• **YOUR OBJECTIVE**:
Reproduce the rows below verbatim, from the line containing "common name: Peacock" down to the line containing "family: Apidae", with both of those lines included.
**** DATA RECORDS ****
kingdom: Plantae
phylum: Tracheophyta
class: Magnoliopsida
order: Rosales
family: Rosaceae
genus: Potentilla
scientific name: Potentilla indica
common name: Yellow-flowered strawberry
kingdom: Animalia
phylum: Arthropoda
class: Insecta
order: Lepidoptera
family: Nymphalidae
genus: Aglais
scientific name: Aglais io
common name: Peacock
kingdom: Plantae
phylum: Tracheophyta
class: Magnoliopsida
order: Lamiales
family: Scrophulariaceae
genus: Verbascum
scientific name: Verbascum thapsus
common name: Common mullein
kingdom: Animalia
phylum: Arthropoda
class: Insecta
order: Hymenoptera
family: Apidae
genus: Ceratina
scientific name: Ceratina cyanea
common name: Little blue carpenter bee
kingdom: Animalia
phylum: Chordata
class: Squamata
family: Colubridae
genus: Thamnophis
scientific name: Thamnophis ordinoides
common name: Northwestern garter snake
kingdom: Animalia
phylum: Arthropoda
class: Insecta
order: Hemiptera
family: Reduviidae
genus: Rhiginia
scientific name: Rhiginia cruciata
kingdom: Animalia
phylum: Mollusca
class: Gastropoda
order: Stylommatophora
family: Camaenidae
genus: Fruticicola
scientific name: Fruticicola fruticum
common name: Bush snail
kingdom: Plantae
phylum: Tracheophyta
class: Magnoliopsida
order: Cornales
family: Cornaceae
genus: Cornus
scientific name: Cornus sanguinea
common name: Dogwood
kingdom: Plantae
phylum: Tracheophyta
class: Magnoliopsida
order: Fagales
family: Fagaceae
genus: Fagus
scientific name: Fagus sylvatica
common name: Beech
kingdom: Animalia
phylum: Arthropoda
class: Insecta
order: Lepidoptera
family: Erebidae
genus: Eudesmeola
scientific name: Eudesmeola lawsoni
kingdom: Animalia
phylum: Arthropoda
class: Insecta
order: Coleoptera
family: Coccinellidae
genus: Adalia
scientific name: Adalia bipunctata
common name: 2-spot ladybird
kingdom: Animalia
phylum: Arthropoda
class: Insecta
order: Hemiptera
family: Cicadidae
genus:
****
• **SOLUTION FOR THIS EXERCISE**:
common name: Peacock
kingdom: Plantae
phylum: Tracheophyta
class: Magnoliopsida
order: Lamiales
family: Scrophulariaceae
genus: Verbascum
scientific name: Verbascum thapsus
common name: Common mullein
kingdom: Animalia
phylum: Arthropoda
class: Insecta
order: Hymenoptera
family: Apidae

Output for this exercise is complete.